TASK GOAL | Rewrite the material below, substituting "taxon name" for "scientific name" throughout and leaving every other word as it is.

Records from a collection |

>> Begin

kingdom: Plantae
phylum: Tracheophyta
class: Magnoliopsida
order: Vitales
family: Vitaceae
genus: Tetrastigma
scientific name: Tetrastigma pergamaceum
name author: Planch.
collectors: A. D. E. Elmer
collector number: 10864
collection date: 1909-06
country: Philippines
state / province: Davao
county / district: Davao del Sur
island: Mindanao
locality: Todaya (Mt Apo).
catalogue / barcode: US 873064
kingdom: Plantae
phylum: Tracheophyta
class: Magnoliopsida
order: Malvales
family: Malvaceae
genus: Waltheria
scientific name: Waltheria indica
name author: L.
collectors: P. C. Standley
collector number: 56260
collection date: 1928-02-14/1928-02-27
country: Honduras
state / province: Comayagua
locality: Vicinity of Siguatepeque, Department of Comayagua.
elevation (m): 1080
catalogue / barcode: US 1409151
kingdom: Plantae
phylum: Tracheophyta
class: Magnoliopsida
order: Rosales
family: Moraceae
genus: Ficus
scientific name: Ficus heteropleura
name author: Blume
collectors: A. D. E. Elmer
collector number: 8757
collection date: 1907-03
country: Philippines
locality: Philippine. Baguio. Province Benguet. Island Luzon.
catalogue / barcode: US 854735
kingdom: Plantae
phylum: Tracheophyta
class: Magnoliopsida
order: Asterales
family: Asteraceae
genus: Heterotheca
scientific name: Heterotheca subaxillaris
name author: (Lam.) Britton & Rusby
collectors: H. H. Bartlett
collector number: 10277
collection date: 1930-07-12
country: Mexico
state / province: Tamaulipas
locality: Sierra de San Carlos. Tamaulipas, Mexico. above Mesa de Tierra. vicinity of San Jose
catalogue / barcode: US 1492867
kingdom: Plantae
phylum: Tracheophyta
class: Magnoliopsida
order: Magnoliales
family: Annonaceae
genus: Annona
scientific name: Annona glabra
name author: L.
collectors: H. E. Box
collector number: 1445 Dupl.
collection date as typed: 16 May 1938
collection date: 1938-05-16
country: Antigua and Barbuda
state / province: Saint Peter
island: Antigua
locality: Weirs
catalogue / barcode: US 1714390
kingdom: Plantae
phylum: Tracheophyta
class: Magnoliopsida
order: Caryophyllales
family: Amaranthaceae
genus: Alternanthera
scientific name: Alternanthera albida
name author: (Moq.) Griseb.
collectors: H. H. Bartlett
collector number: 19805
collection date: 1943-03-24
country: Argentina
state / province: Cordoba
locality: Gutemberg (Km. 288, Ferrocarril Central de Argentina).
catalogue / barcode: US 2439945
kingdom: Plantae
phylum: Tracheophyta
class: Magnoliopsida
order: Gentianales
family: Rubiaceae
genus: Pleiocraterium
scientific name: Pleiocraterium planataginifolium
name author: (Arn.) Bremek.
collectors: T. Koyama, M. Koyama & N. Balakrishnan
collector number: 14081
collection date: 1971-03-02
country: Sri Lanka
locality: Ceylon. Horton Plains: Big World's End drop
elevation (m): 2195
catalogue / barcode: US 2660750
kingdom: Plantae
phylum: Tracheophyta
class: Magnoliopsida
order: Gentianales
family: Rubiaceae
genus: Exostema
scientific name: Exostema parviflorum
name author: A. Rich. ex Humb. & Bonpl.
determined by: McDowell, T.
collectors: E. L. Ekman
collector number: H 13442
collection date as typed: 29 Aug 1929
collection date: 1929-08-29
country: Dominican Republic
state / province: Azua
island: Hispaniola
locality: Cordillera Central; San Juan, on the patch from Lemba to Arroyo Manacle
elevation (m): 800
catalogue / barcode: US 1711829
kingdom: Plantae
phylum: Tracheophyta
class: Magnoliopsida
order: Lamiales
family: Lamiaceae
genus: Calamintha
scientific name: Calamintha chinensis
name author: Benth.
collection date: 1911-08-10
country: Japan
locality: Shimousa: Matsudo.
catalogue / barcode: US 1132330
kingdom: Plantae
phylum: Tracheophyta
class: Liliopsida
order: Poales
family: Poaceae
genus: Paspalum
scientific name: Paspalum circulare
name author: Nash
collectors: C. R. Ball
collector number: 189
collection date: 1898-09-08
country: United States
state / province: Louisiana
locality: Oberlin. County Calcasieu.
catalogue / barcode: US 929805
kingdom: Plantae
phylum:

>> End

WRITTEN ANSWER |
kingdom: Plantae
phylum: Tracheophyta
class: Magnoliopsida
order: Vitales
family: Vitaceae
genus: Tetrastigma
taxon name: Tetrastigma pergamaceum
name author: Planch.
collectors: A. D. E. Elmer
collector number: 10864
collection date: 1909-06
country: Philippines
state / province: Davao
county / district: Davao del Sur
island: Mindanao
locality: Todaya (Mt Apo).
catalogue / barcode: US 873064
kingdom: Plantae
phylum: Tracheophyta
class: Magnoliopsida
order: Malvales
family: Malvaceae
genus: Waltheria
taxon name: Waltheria indica
name author: L.
collectors: P. C. Standley
collector number: 56260
collection date: 1928-02-14/1928-02-27
country: Honduras
state / province: Comayagua
locality: Vicinity of Siguatepeque, Department of Comayagua.
elevation (m): 1080
catalogue / barcode: US 1409151
kingdom: Plantae
phylum: Tracheophyta
class: Magnoliopsida
order: Rosales
family: Moraceae
genus: Ficus
taxon name: Ficus heteropleura
name author: Blume
collectors: A. D. E. Elmer
collector number: 8757
collection date: 1907-03
country: Philippines
locality: Philippine. Baguio. Province Benguet. Island Luzon.
catalogue / barcode: US 854735
kingdom: Plantae
phylum: Tracheophyta
class: Magnoliopsida
order: Asterales
family: Asteraceae
genus: Heterotheca
taxon name: Heterotheca subaxillaris
name author: (Lam.) Britton & Rusby
collectors: H. H. Bartlett
collector number: 10277
collection date: 1930-07-12
country: Mexico
state / province: Tamaulipas
locality: Sierra de San Carlos. Tamaulipas, Mexico. above Mesa de Tierra. vicinity of San Jose
catalogue / barcode: US 1492867
kingdom: Plantae
phylum: Tracheophyta
class: Magnoliopsida
order: Magnoliales
family: Annonaceae
genus: Annona
taxon name: Annona glabra
name author: L.
collectors: H. E. Box
collector number: 1445 Dupl.
collection date as typed: 16 May 1938
collection date: 1938-05-16
country: Antigua and Barbuda
state / province: Saint Peter
island: Antigua
locality: Weirs
catalogue / barcode: US 1714390
kingdom: Plantae
phylum: Tracheophyta
class: Magnoliopsida
order: Caryophyllales
family: Amaranthaceae
genus: Alternanthera
taxon name: Alternanthera albida
name author: (Moq.) Griseb.
collectors: H. H. Bartlett
collector number: 19805
collection date: 1943-03-24
country: Argentina
state / province: Cordoba
locality: Gutemberg (Km. 288, Ferrocarril Central de Argentina).
catalogue / barcode: US 2439945
kingdom: Plantae
phylum: Tracheophyta
class: Magnoliopsida
order: Gentianales
family: Rubiaceae
genus: Pleiocraterium
taxon name: Pleiocraterium planataginifolium
name author: (Arn.) Bremek.
collectors: T. Koyama, M. Koyama & N. Balakrishnan
collector number: 14081
collection date: 1971-03-02
country: Sri Lanka
locality: Ceylon. Horton Plains: Big World's End drop
elevation (m): 2195
catalogue / barcode: US 2660750
kingdom: Plantae
phylum: Tracheophyta
class: Magnoliopsida
order: Gentianales
family: Rubiaceae
genus: Exostema
taxon name: Exostema parviflorum
name author: A. Rich. ex Humb. & Bonpl.
determined by: McDowell, T.
collectors: E. L. Ekman
collector number: H 13442
collection date as typed: 29 Aug 1929
collection date: 1929-08-29
country: Dominican Republic
state / province: Azua
island: Hispaniola
locality: Cordillera Central; San Juan, on the patch from Lemba to Arroyo Manacle
elevation (m): 800
catalogue / barcode: US 1711829
kingdom: Plantae
phylum: Tracheophyta
class: Magnoliopsida
order: Lamiales
family: Lamiaceae
genus: Calamintha
taxon name: Calamintha chinensis
name author: Benth.
collection date: 1911-08-10
country: Japan
locality: Shimousa: Matsudo.
catalogue / barcode: US 1132330
kingdom: Plantae
phylum: Tracheophyta
class: Liliopsida
order: Poales
family: Poaceae
genus: Paspalum
taxon name: Paspalum circulare
name author: Nash
collectors: C. R. Ball
collector number: 189
collection date: 1898-09-08
country: United States
state / province: Louisiana
locality: Oberlin. County Calcasieu.
catalogue / barcode: US 929805
kingdom: Plantae
phylum:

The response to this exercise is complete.